KOMPAS.com - Demokrasi Terpimpin adalah sistem demokrasi yang berlaku di Indonesia dari tahun 1959 hingga 1966, di mana kekuasaan atau semua proses pengambilan keputusan dan kebijakanterpusat di tangan Presiden Soekarno.
Pada sidang Badan Pekerja Komite Nasional (BPKN) di Yogyakarta tahun 1948, disampaikan tentang prinsip bebas aktif dalam politik luar negeri Indonesia.
Politik bebas aktif membuat Indonesia seharusnya tidak berpihak pada Blok Barat (Amerika Serikat) maupun Blok Timur (Uni Soviet), yang saat itu dalam masa Perang Dingin.
Kenyataannya, pada masa Demokrasi Terpimpin politik luar negeri Indonesia condong ke Blok Komunis atau Blok Timur.
Mengapa politik luar negeri Indonesia lebih condong ke Blok Timur pada masa Demokrasi Terpimpin dan apa buktinya?
Berikut ini bukti politik luar negeri Indonesia memihak Blok Timur.
Baca juga: Latar Belakang Lahirnya Politik Luar Negeri Bebas Aktif Indonesia
Salah satu bukti politik luar negeri Indonesia masa Demokrasi Terpimpin cenderung ke Blok Timur adalah Soekarno mengeluarkan gagasan yang ia sebut sebagai Nasionalis, Agamis dan Komunis (Nasakom).

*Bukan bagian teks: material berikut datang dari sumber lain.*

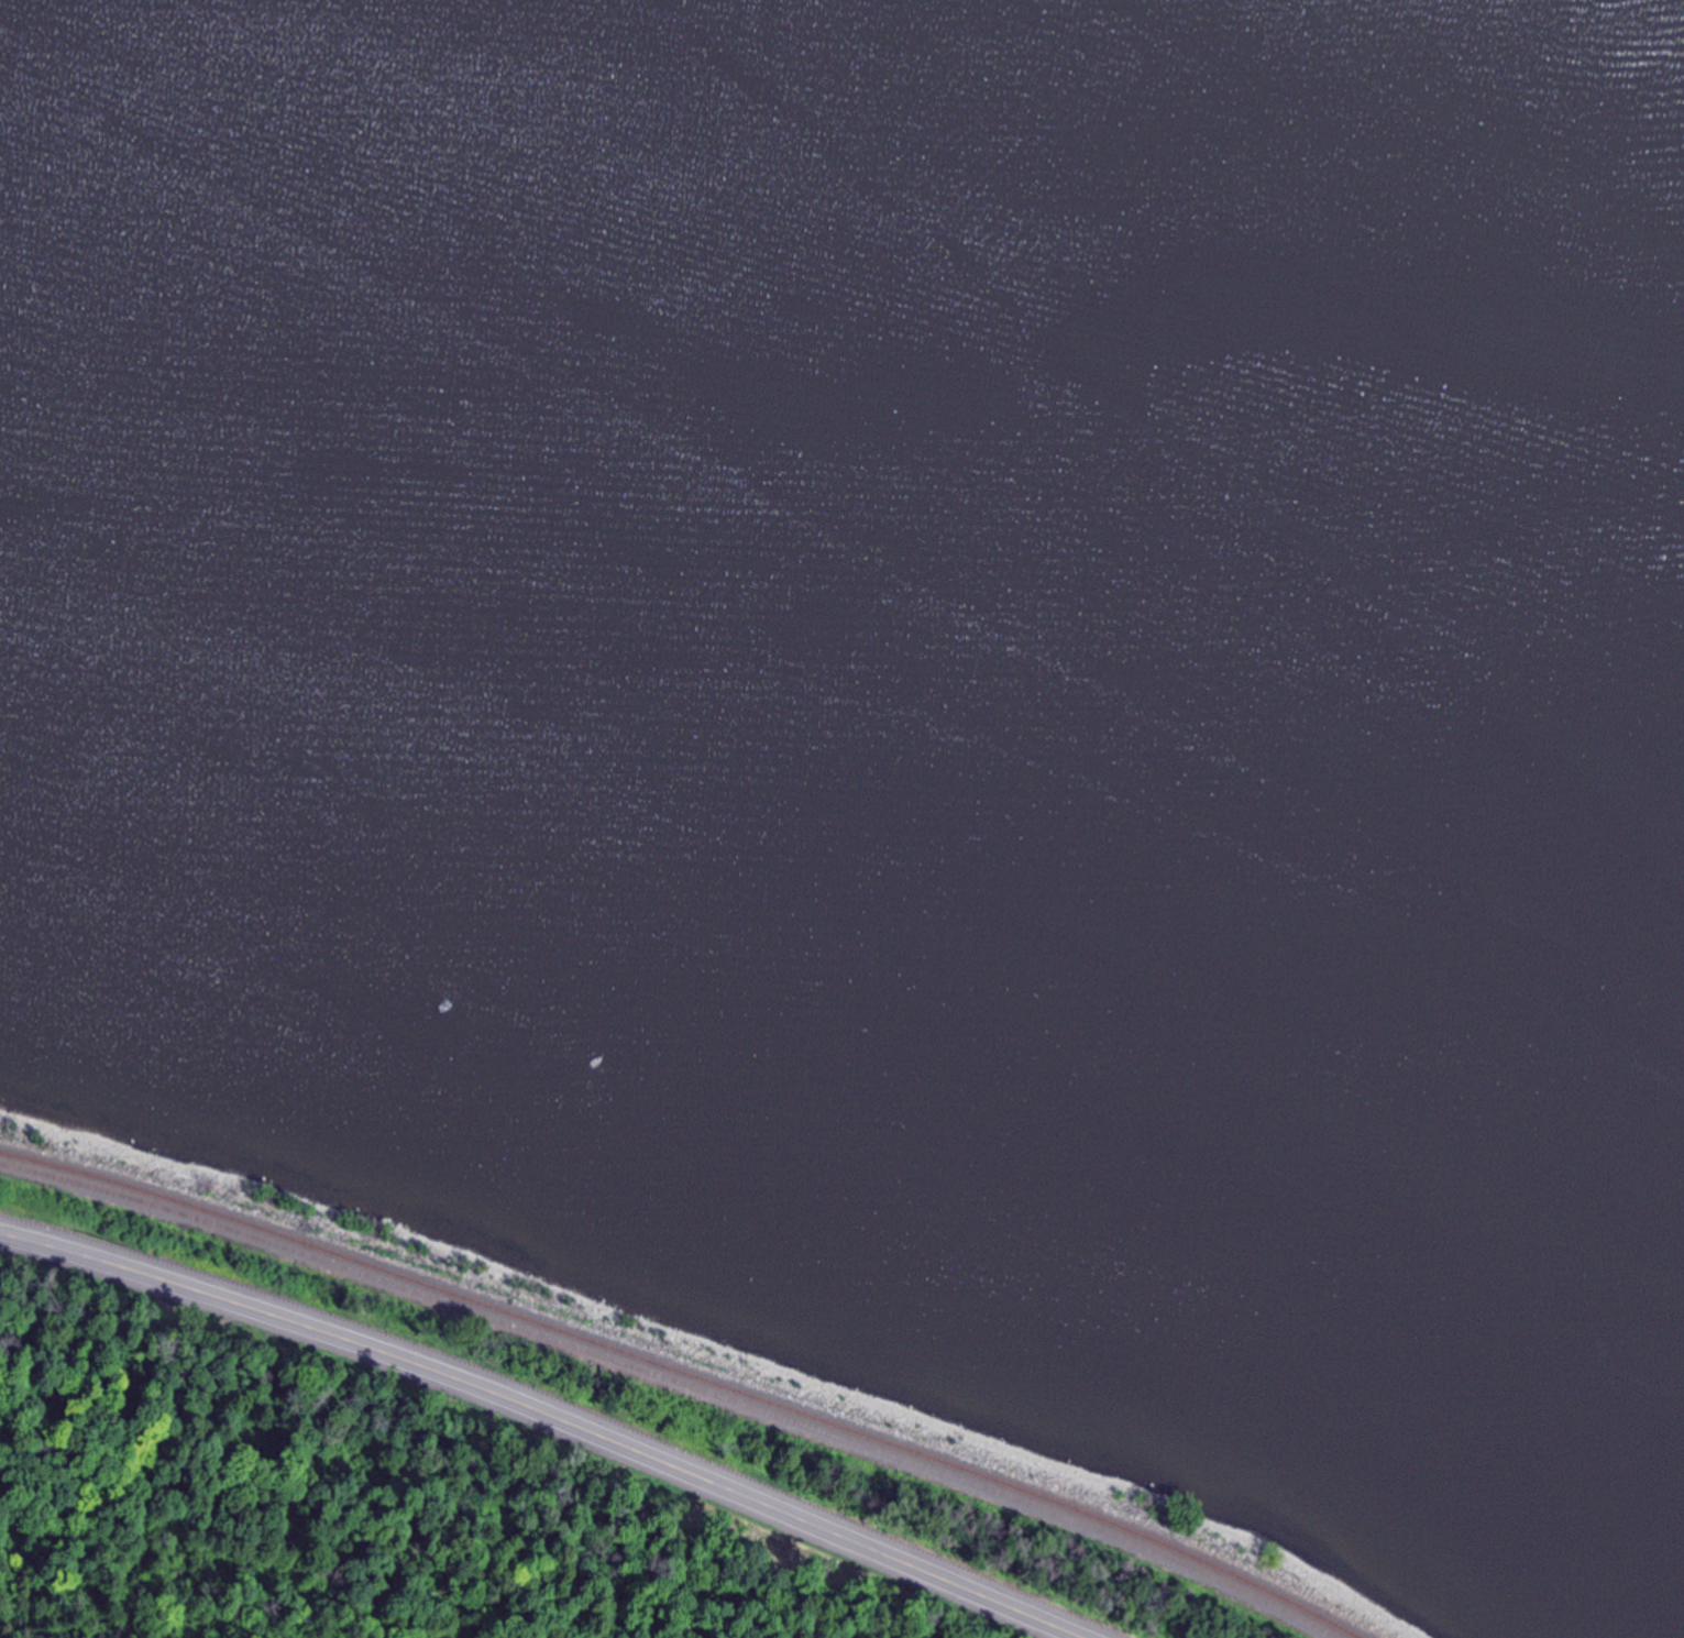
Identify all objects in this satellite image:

Dalam gagasan tersebut, Presiden Soekarno berusaha menyatukan kelompok nasionalis, agamis, dan komunis.
Melansir esi.kemdikbud.go.id, pada masa Demokrasi Terpimpin, Nasakom telah menjadi salah satu idelogi utama yang secara praktis mendapat bentuk kelembagaan dalam wadah Front Nasional, yang beranggotakan orang-orang dari unsur nasionalis, agama, dan komunis.
Nasakom menjadi kekuatan utama dalam ketiga partai politik saat itu, yaitu Partai Nasional Indonesia (PNI) yang merupakan kelompok nasionalis, Nahdlatul Ulama (NU) yang menjadi poros kekuatan para agamis, dan Partai Komunis Indonesia (PKI) sebagai kekuatan komunis.

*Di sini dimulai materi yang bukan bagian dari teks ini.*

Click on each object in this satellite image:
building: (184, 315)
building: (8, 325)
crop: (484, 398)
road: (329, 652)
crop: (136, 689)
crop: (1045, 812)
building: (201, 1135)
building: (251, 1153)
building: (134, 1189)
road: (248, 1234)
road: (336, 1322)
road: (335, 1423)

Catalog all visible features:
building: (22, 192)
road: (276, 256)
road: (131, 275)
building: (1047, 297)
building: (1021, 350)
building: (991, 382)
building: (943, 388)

Gagasan Nasakom yang aktif dikampanyekan Soekarno tentunya mempengaruhi politik luar negeri Indonesia yang bebas aktif tanpa memihak blok manapun.
Hatta menilai gagasan ini membuat Indonesia pada masa Demokrasi Terpimpin cenderung berpihak ke Blok Timur.

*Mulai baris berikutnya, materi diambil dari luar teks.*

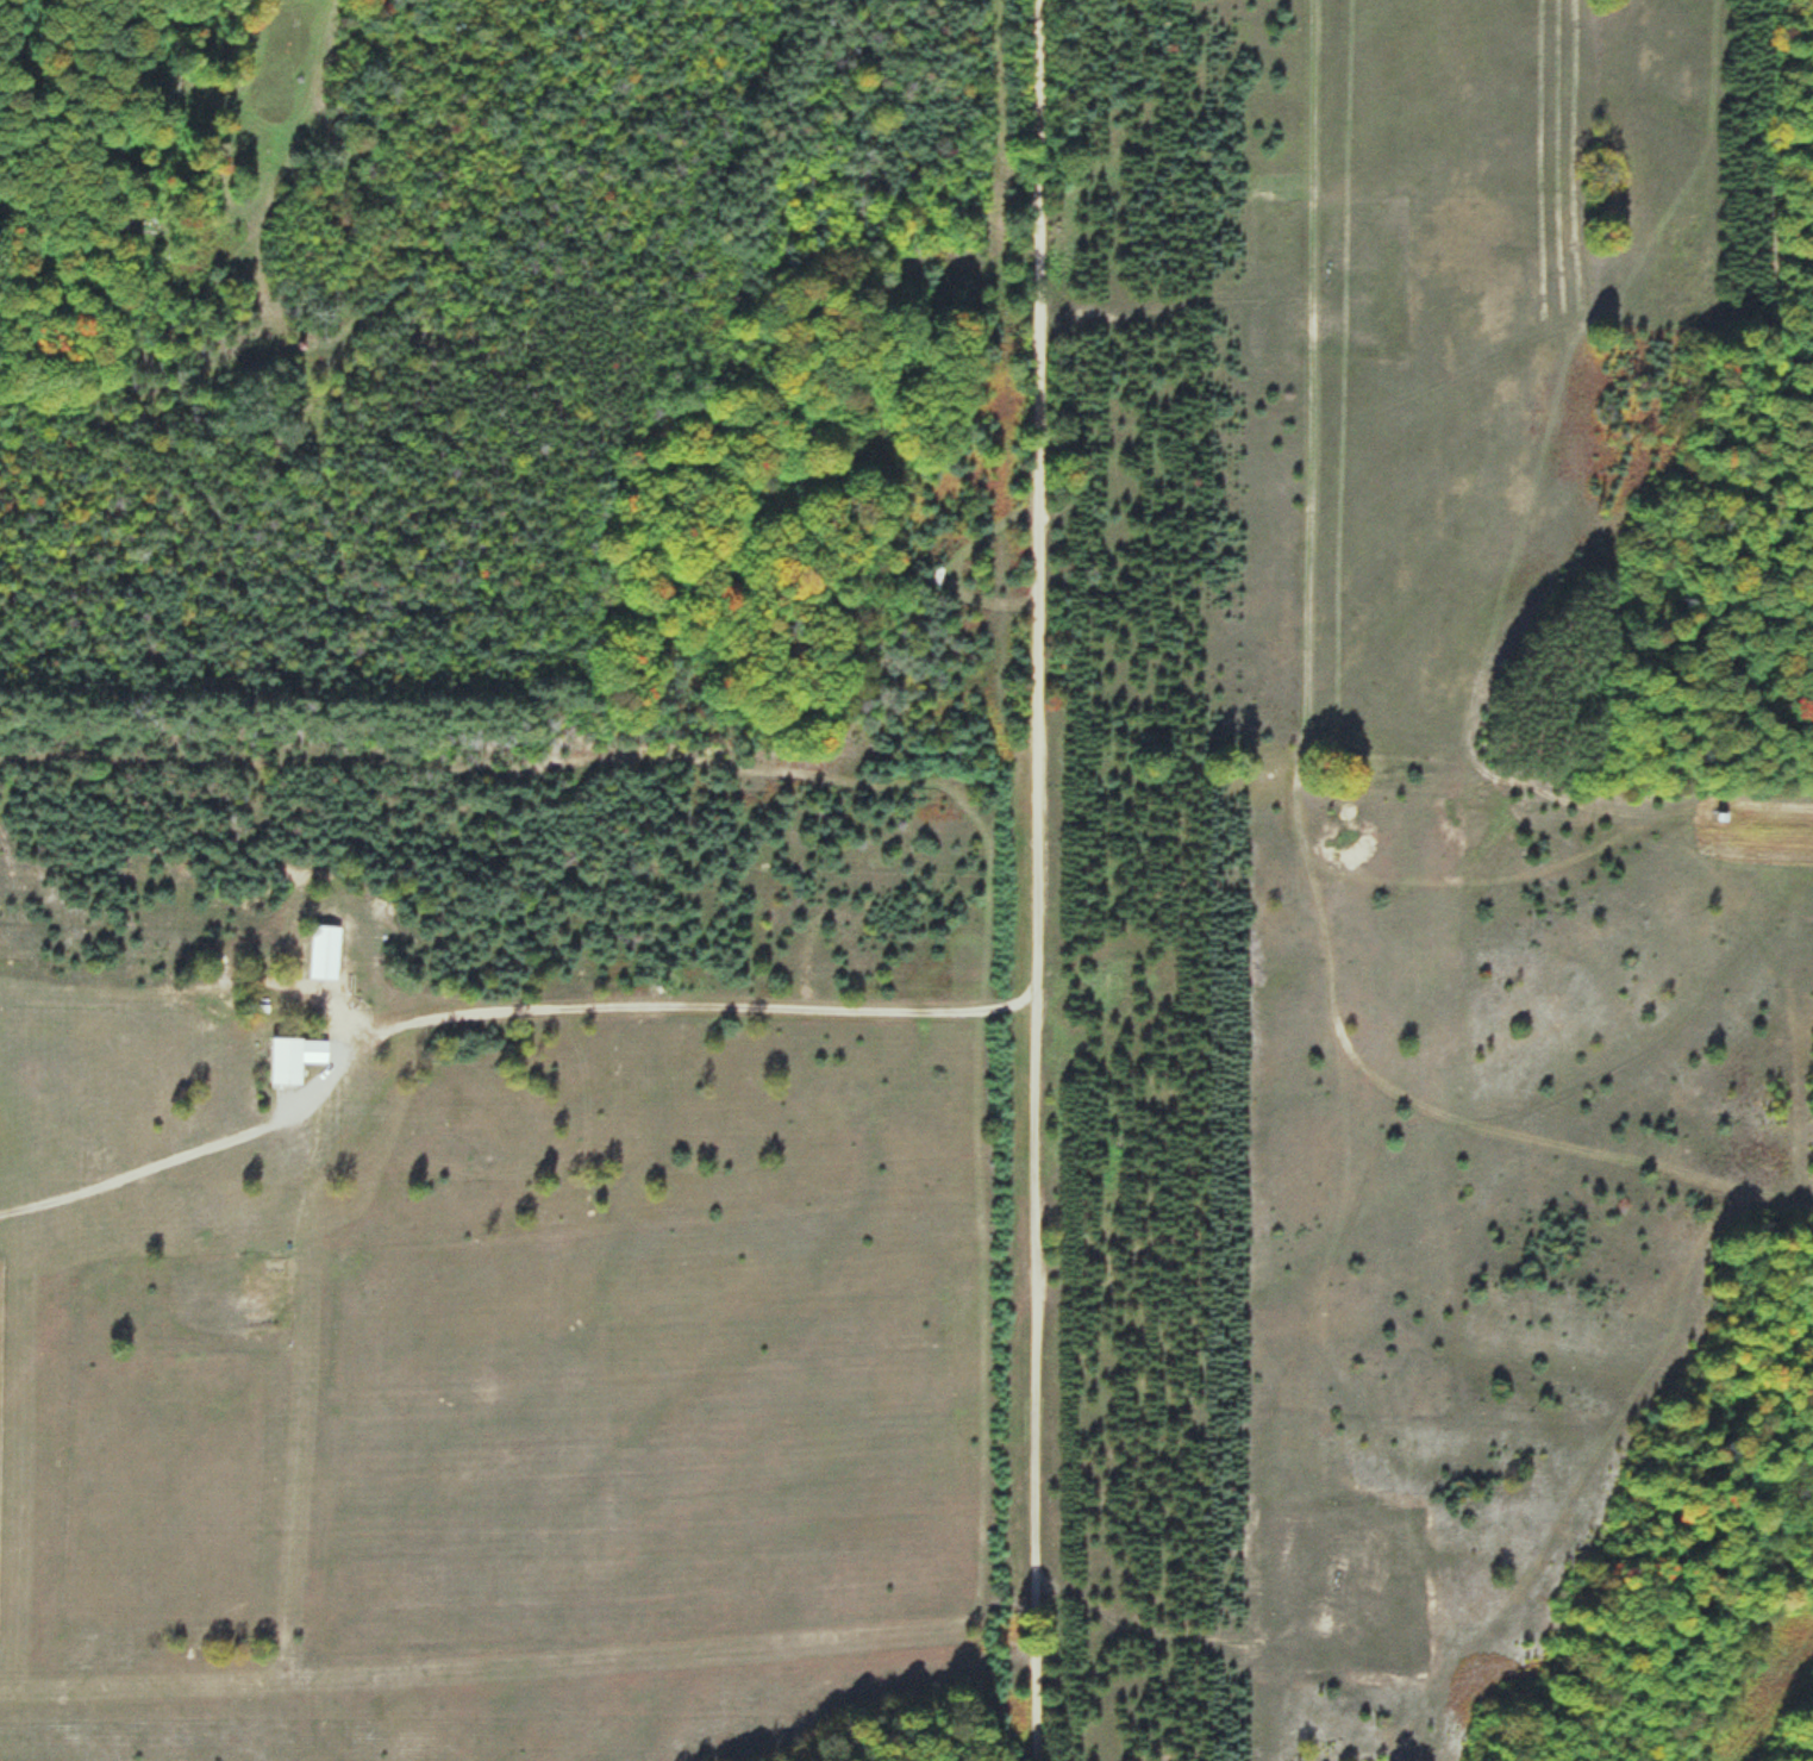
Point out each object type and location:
road: (1036, 880)
building: (323, 952)
road: (642, 1002)
road: (339, 1012)
building: (294, 1059)
road: (284, 1106)
road: (143, 1169)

Baca juga: Nasakom, Konsep Kesatuan Politik ala Soekarno
Politik luar negeri Indonesia lebih condong ke Blok Komunis/Timur pada masa Demokrasi Terpimpin terbukti dengan adanya Poros Jakarta-Pyongyang-Peking.
Hubungan kerja sama yang diresmikan pada Januari 1965 itu merupakan rumusan politik luar negeri ala Soekarno yang cenderung anti-Barat dan condong ke negara-negara komunis, meskipun mengusung politik luar negeri bebas aktifis.
Pembentukan poros ini bermula dari penentangan Soekarno terhadap pembentukan federasi Malaysia yang ia anggap sebagai bentuk imperialisme Barat di Asia.